自軍の先輩を生きた教科書にする。巨人阿部慎之助2軍監督(40)が15日、「S班」として2軍キャンプから始動する主力4選手を全体練習に合流させるプランを掲げた。

坂本、丸に加え、37歳のベテラン亀井、炭谷の4人は来月1日からの宮崎キャンプは2軍スタートの予定。巨人では4年ぶりに復活する、調整ペースを任された「S班」の存在に目を付けた。

「(練習に)入ってもらう。若い選手のお手本になってほしいから」と希望。例えば若手選手が坂本や丸と同組で打撃練習を行えば、間近で一流の技術を体感することができる。亀井、炭谷の守備から何を感じるか。「これとこれだけはやって、というのは言って。あとは自分のペースでやってほしい」と各人の調整を優先しながら、一部メニューでは合流を呼び掛ける予定だ。
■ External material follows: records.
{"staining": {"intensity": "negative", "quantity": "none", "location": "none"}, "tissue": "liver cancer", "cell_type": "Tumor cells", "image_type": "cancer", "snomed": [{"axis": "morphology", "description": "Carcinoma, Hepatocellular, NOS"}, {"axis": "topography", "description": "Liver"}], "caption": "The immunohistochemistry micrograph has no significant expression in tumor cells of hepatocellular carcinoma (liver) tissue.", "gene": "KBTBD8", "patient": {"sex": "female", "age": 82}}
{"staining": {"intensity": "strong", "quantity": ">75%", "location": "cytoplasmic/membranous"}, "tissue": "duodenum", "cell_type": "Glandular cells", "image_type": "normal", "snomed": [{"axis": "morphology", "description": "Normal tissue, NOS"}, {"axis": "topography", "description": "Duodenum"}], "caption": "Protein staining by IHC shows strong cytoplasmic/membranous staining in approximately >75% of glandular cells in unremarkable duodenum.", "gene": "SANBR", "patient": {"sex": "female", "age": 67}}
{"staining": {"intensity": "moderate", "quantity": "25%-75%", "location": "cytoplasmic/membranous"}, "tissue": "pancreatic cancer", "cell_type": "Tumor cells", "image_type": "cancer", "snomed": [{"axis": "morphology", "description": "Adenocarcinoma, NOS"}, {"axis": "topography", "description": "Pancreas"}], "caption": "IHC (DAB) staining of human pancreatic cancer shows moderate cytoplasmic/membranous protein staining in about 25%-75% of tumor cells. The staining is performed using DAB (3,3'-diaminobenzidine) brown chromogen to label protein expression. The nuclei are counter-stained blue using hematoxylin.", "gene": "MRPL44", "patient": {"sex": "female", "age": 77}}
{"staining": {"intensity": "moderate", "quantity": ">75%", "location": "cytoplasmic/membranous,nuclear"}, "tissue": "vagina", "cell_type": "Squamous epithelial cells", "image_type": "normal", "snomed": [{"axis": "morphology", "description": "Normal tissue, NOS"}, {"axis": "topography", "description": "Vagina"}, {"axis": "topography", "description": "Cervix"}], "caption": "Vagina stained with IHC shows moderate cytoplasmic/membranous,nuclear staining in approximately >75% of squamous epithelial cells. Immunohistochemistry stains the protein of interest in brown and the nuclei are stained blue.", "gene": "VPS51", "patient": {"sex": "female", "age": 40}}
今季は4年ぶりに1〜3軍が同じ宮崎で春季キャンプをスタートする。2月4日には1軍対2、3軍の紅白戦、同8、9日には沖縄2次キャンプ行きをかけた1軍の紅白戦が予定されている。2軍からも数人が参加する予定で、アピールのきっかけをつかみたい若手にとって、身近に手本になる存在がいれば心強い。「(坂本)勇人には言ってある」と、レベルアップするのための環境を着々と整えている。

○…巨人丸佳浩外野手が若手の手本となる。春季キャンプは「S班」として2軍スタート予定。独自調整を任されるが、一部メニューは2軍全体練習に参加する。

「自分たちがやっていることで1つでも若い選手のプラスアルファになれば」。自身も広島時代に前田智徳氏らの背中を追いかけた。「数え切れないくらいお手本になる選手がおられた。正解はないが、1つの方法というか手段として、自分の中でとどめておくだけでも違う」と背中で見せる。